Over the years many of the people I have done workshops and keynote presentations for have asked me “how did you get to do what you do”? Some of them feel that they would like to walk a similar path and want advice as to how to follow in my footsteps. My usual response has been to tell them that we would have to spend a couple of days together in order for me to tell them the whole story. My journey to becoming an author, speaker and being on PBS took many years and was fraught with difficulty and hard times. I realize there are many similar stories, but I also have witnessed how much easier it is today to become “famous”. Andy Warhol’s predication that everyone would attain fifteen minutes of fame is now truly available. It really doesn’t matter if you’ve worked hard at your craft, studied, networked, or focus on being the best you can be. That type of criteria used to be the template for success. Today, if you can do something, anything that is considered bizarre, rude or dysfunctional, and you put yourself on YouTube, you have a good chance of “being discovered”. A case in point is Rebecca Black’s “Friday” video.

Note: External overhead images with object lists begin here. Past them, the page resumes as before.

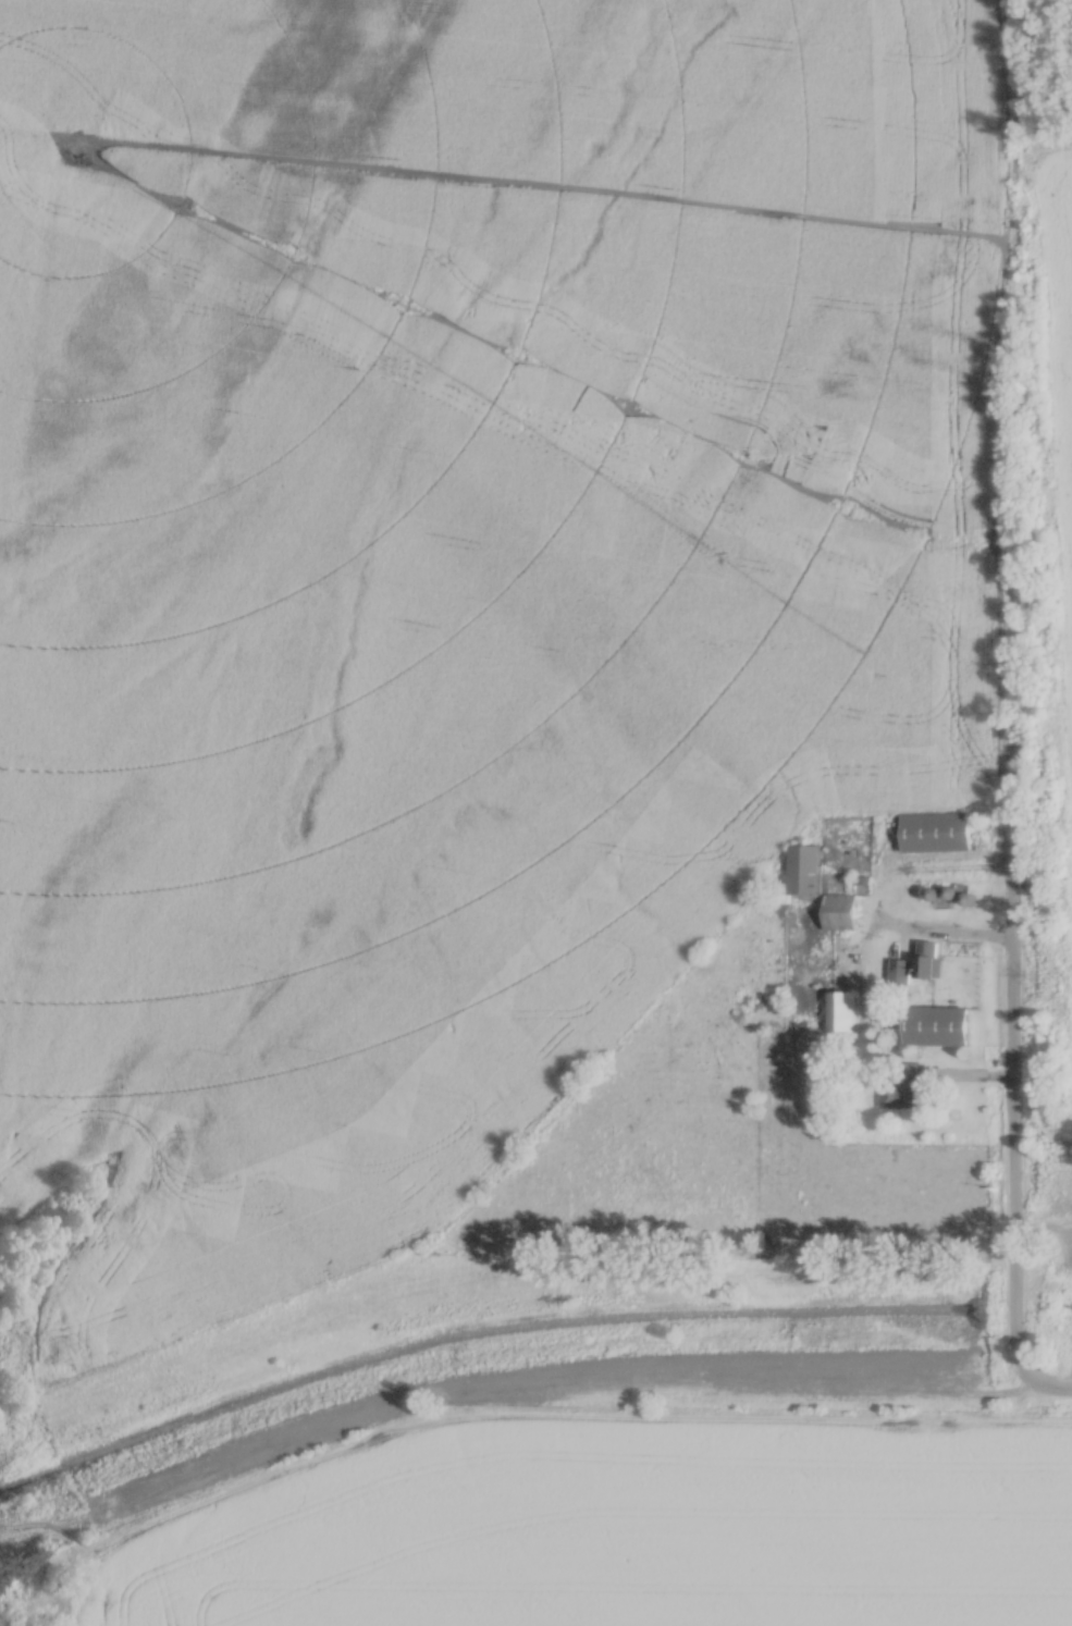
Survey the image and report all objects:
building: (804, 865)
building: (839, 906)
building: (925, 962)
building: (837, 1007)
building: (905, 1083)
road: (1011, 1115)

It has had over 100,000 viewers. A company called Ark Music Factory will fly your child, who needs to be between the ages of 13-17 ,to Los Angeles, will write her a ”hit”, record it in a super-compressed auto tuned compression, shoot an edge detection overlay video and BAM!, your child can notch up a couple of thousand hits on YouTube and watch your dreams of being a pop-star parent percolate. No matter whether, you’re vegetable, mineral, or a bug, you can now make a fortune if you know how to work the viral community. How does any of this help us learn how to handle the inevitable ups and downs of arriving at our goals? Our failures are just as important as our successes. It seems that today failure is not an option and cannot be experienced since everyone is told they are capable of being able to do anything. Singing in particular can be manipulated by equipment to make you sound as if you can really sing. And even if you can’t there are plenty of people who will make you famous because you made a fool of yourself. Frankly I’m going to hold onto what I learned from my family of origin. Work hard at what you want to do, and do it with excellence in mind. Don’t get full of yourself and believe you’re better than you are. Be grateful towards those who help you along the way and never take your successes for granted.